Denis Gansels „Die Welle“ mahnt zur Reflexion des eigenen Handelns
„Die Lehrer sind doch heutzutage keine Autoritätspersonen mehr. Die spulen doch nur noch ihr Programm ab und können froh sein, wenn ihnen überhaupt noch jemand zuhört. Früher war das anders …“ – Früher? Wann früher? In der grauen Vorzeit der Erinnerung, in der genuin „alles besser war“? Oder in einer konkreten historischen Epoche, in der „Die Feuerzangenbowle“ als groteske Konterkarierung der realen Verhältnisse erschien? („Wat hab ich davon, dat ihr aufsteht?)
Es waren die sog. „68er“ die sich vor mittlerweile 40 Jahren aufmachten, um den „Muff von tausend Jahren“ zu beseitigen. Doch was ist aus Euphorie der „freien Liebe und Basisdemokratie“ geworden? Wer die „Flower-Power-Zeit“ überlebte und seinen Idealen treu blieb, kann sich als museale Wachsfigur á la Mick Jagger auf roten Teppichen feiern lassen – die Majorität der „Revoluzzer“ ist jedoch mittlerweile zu jenem „Establishment“ geworden, dass sie früher so verachtete.
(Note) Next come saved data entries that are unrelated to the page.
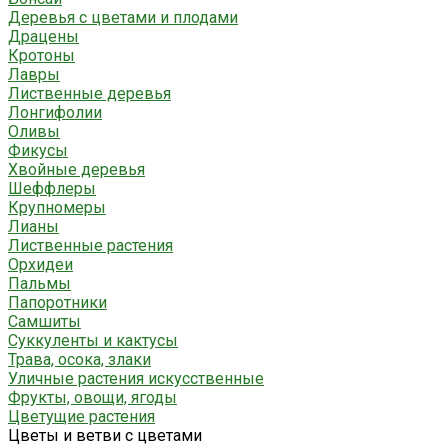
Деревья с цветами и плодами
Драцены
Кротоны
Лавры
Лиственные деревья
Лонгифолии
Оливы
Фикусы
Хвойные деревья
Шеффлеры
Крупномеры
Лианы
Лиственные растения
Орхидеи
Пальмы
Папоротники
Самшиты
Суккуленты и кактусы
Трава, осока, злаки
Уличные растения искусственные
Фрукты, овощи, ягоды
Цветущие растения
Цветы и ветви с цветами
Und auf jene (vermeintlich) „gescheiterten Existenzen“ blickt nun die Generation ihrer Kinder. Welche „Ideale“ soll sie verfolgen? Der Weg zur „materiellen Sicherheit“ ist scheinbar nur durch eine zunehmende Individualisierung zu erreichen. Wie hellhörig wird jemand, der bereits in der Schule an diesen Perspektiven resigniert, wenn es um Worte wie „Gemeinschaft“ und „Zusammengehörigkeit“ geht. Die Bereitschaft, sich einer „Sache“ zu verschreiben, wird mit Enthusiasmus nachgegangen. Durch uniforme Erkennungsmuster wird definiert, wer „dazu gehört“ und wer nicht. Die Orientierung erfolgt anhand einer „Leitfigur“, die charismatisch im Mittelpunkt steht. Für sie kann letztendlich nur eine treffende Bezeichnung gefunden werden: der „Führer“ …
In Dennis Gansels Neuverfilmung des Romans „The Wave“ („Die Welle“) von Morton Rhue, der 1981 erschien, ist es Jürgen Vogel („Der Freie Wille“), der sich als Lehrer – ohne sich dessen zunächst bewusst zu sein – in die Rolle dieses „Führers“ begibt. Die Schüler liefern durch die Ansammlung charakteristischer Stereotypen ein vielfältiges Identifikationspotential – zumindest für ein Gymnasium in einer (west-)deutschen Großstadt: Es gibt den „beliebten Sportsfreund“ ebenso wie den „Migranten“ und den „tragischen Außenseiter“, der „endlich einmal etwas hat, für das er sich einsetzen kann“. Sie zeigen in realistischer Lockerheit, wie schnell sie sich von vermeintlich „aufgeklärten“, selbstironischen Hip-Hopern zu dem wandeln, was Elias Canetti als „geschlossene Masse“ bezeichnet hat: wer sich den Dogmen der Zugehörigkeit nicht unterwirft, wird radikal ausgegrenzt und mundtot gemacht.
Durch Kameraeinstellung, Schnittfolge und musikalische Gestaltung ist der Film sehr an ein amerikanisches „Highschool-Movie“ angelehnt – wozu auch das drastische Finale neigt – sicher ein Grund weshalb das Werk auch als deutscher Beitrag bei Robert Redfords alternativem „Sundance Film Festival“ lief.
„Die Welle“ lässt den Betrachter zwar zunächst mit schockierender Ratlosigkeit zurück, lässt ihn aber gleichzeitig darüber reflektieren, welch eine schwierige Gratwanderung zwischen autoritärer Respektperson und mitmenschlichem Vermittler den Beruf des Pädagogen auszeichnet – in einer Welt, in der die Schule als Meinungs- und Wertebildungsinstitution weit hinter Fernsehen und Internet zurückgetreten ist.